Philly schools are back, but strife looms over COVID, labor, and building problems
Nervous excitement greeted the opening of schools Tuesday morning. But labor contract troubles and concerns about COVID linger.
3 years ago
This story originally appeared on Chalkbeat Philadelphia
Two hours before their contract expired, the School District of Philadelphia and Philadelphia Federation of Teachers have reached a tentative agreement.
The union’s president Jerry Jordan informed his members at 10 p.m.: “It’s a deal I’m proud of and one I’m looking forward to bringing you tomorrow.”
Jordan said he will share details with his membership at 6 p.m. Wednesday.
The union’s one-year pact expires at 11:59 p.m. Tuesday.
After tough talk during the day about a possible strike vote by membership Tuesday evening, Jordan postponed a planned press conference from 8:30 p.m. to 9 p.m. and then canceled it altogether after informing members at a virtual meeting that he was hopeful of reaching an agreement.
Earlier in the day, the union, which represents 13,000 district teachers, nurses, counselors, secretaries, and paraprofessionals, said on its Twitter account that “if the district is committed to a contract that values their educators, a fair contract can absolutely be reached today. If they are not…then we will be discussing our next steps with our membership.”
Last year, as the same Aug. 31 deadline loomed, the two sides agreed to a two-week extension to resolve outstanding issues. But they did not reach an agreement until Oct. 21, a one-year pact in which members received a 2% raise, plus step increases based on years of experience and advanced degrees.
That agreement included a safety plan to regulate conditions for a return to in-person learning, which district leaders at the time forecast would begin on Nov. 30.
The safety plan was not part of the main contract but was included in a separate “memorandum of agreement,” or MOA. As it turned out, concerns about adequate building ventilation and other COVID-related safety issues kept students learning from home until March, a full year after school buildings closed due to the pandemic. In-person learning was phased in, starting with the youngest grades and continuing with sixth to ninth grades in April. Tenth, eleventh and twelfth graders didn’t learn in school buildings last academic year. Throughout the spring, only about a quarter of eligible Philadelphia public school students chose to return in person.
Last year, in announcing the one-year extension, Jordan said that in the next round of negotiations, he would seek a four-year contract with significant raises.
This year, the PFT and its other unions are again negotiating COVID safety procedures separately, including the terms of a vaccine mandate, which the Board of Education has voted to impose.
Between 2001 and 2018, when the district operated under the control of the state-dominated School Reform Commission, the union couldn’t strike.
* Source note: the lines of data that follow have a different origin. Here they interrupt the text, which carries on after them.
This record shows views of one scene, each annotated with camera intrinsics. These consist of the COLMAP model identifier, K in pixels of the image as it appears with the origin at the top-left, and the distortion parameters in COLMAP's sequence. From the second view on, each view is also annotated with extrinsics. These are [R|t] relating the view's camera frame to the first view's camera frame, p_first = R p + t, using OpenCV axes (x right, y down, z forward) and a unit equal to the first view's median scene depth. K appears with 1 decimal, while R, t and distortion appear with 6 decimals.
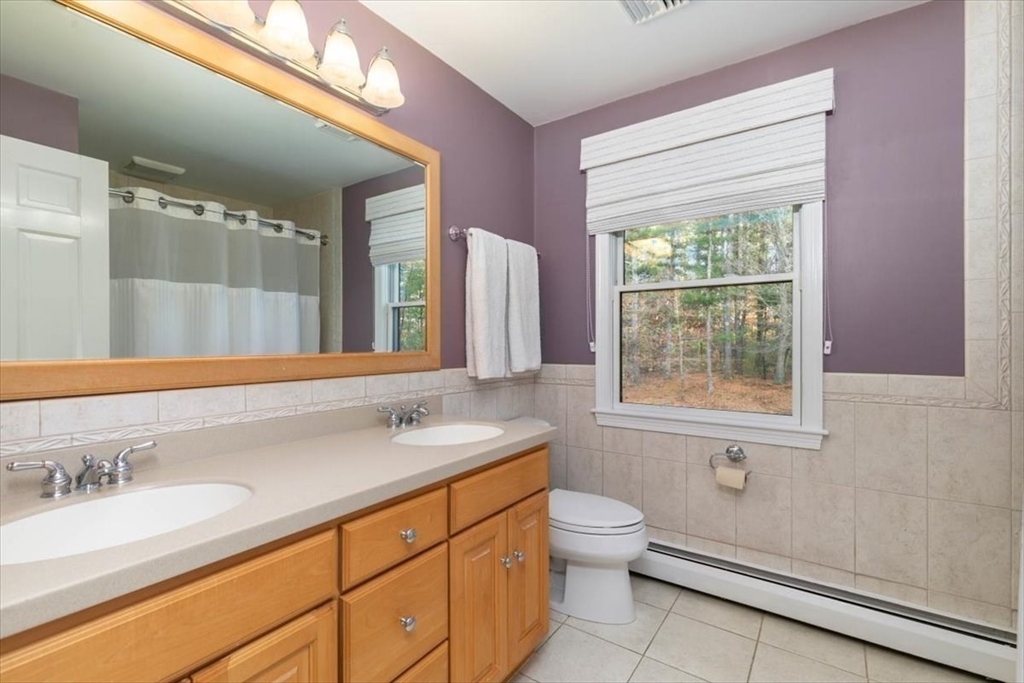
lens RADIAL K [[464.5, 0, 513.8], [0, 464.5, 344.2], [0, 0, 1]] dist [0.009184, -0.000023]
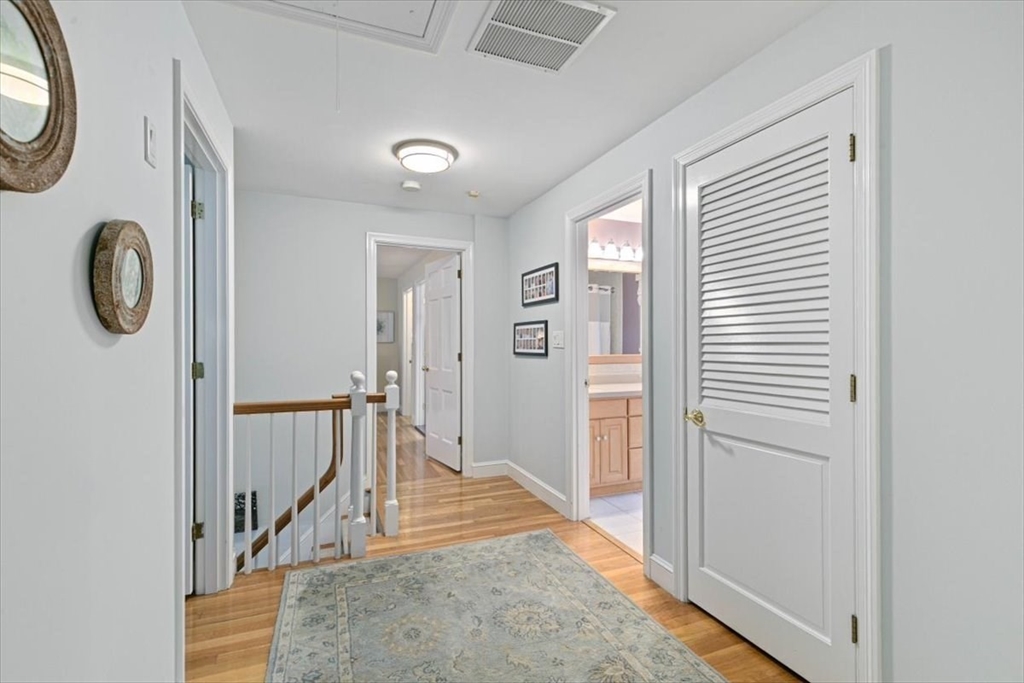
lens RADIAL K [[464.5, 0, 511.9], [0, 464.5, 343.1], [0, 0, 1]] dist [0.009184, -0.000023]
pose [[0.840333, -0.003046, -0.542062, 0.240110], [0.001077, 0.999992, -0.003949, -0.016512], [0.542070, 0.002735, 0.840329, -0.728983]]
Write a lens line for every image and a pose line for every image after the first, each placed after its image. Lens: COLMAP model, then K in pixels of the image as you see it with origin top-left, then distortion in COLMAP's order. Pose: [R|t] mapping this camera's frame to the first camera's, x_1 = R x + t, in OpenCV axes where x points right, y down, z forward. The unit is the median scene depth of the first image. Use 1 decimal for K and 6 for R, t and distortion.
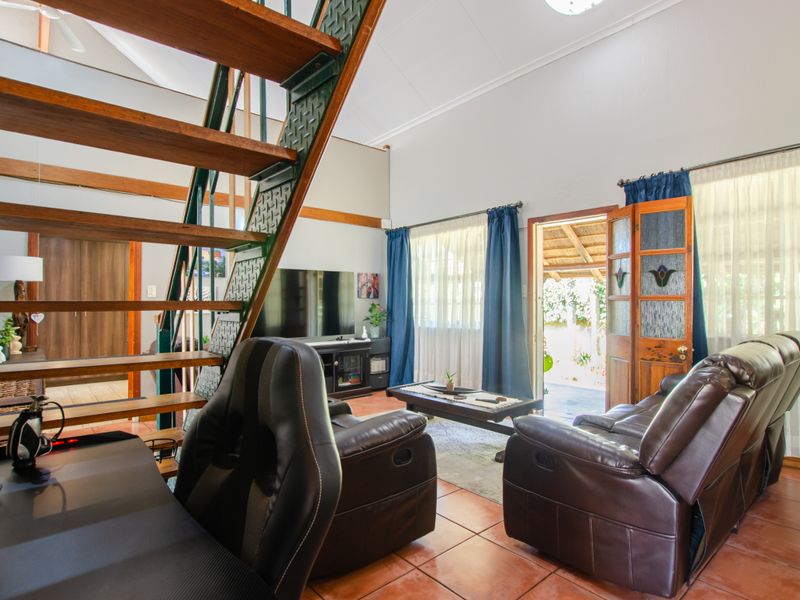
lens RADIAL K [[436.7, 0, 404.8], [0, 436.7, 307.1], [0, 0, 1]] dist [-0.027690, 0.002758]
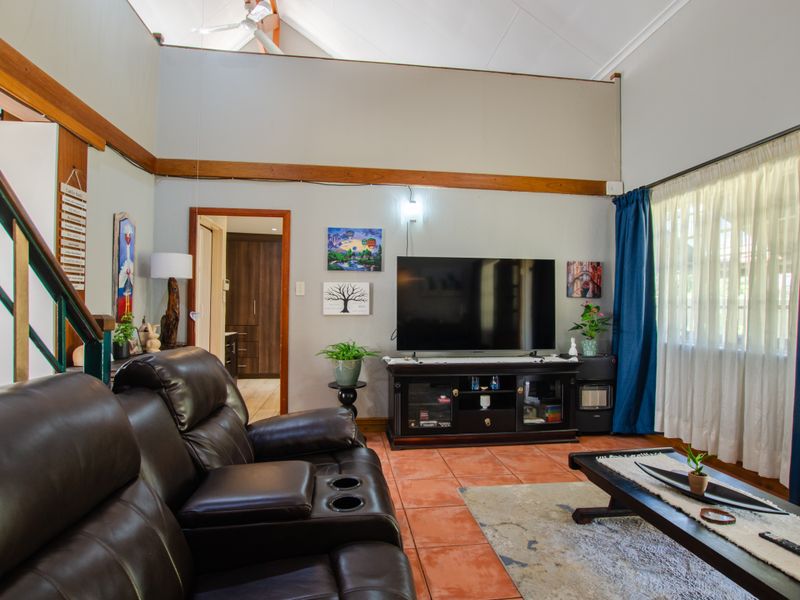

Under the Board of Education, it regained its right to strike. (Aside from a weekend walkout in 2000, the last time Philadelphia teachers went on strike was 1981.)
While under state control, the union went five years without a contract, during which members received no raises or step increases. Once among the highest-paid teachers in the region, Philadelphia teacher salaries fell behind surrounding districts. In the current contract, salaries now range from around $45,000 a year for new teachers with a bachelor’s degree to close to $90,000 for those with doctorates and at least 11 years of experience.
The Philadelphia school district has long faced fiscal woes, but its financial picture has improved considerably with the influx of more than $1 billion in federal COVID relief money. However, that money must go toward non-recurring expenses such as personal protective equipment, facilities improvement, trauma support, and academic recovery programs. Those funds cannot be used for ongoing expenses such as salary increases.
The five-year budget plan adopted by the Board of Education in May will not start running shortfalls until 2026 under current spending and revenue projections. After that, the district will need additional funds from the state and city to maintain its current programming.
Last year, Philadelphia Mayor Jim Kenney floated the idea of a small property tax increase to help fund the schools, but the City Council did not bite. On the state level, the legislature adopted a fair funding formula in 2016 but has not applied it to most of the education aid it distributes to districts. The Board of Education has no taxing power of its own.
A landmark fair funding lawsuit, seeking to force the state to increase its education aid and change how it is disbursed, is scheduled to go to trial in October. Several school districts, civil rights groups, and individual parents originally filed the suit in 2016.
Philadelphia is not a plaintiff, but its Superintendent, William Hite, plans to testify.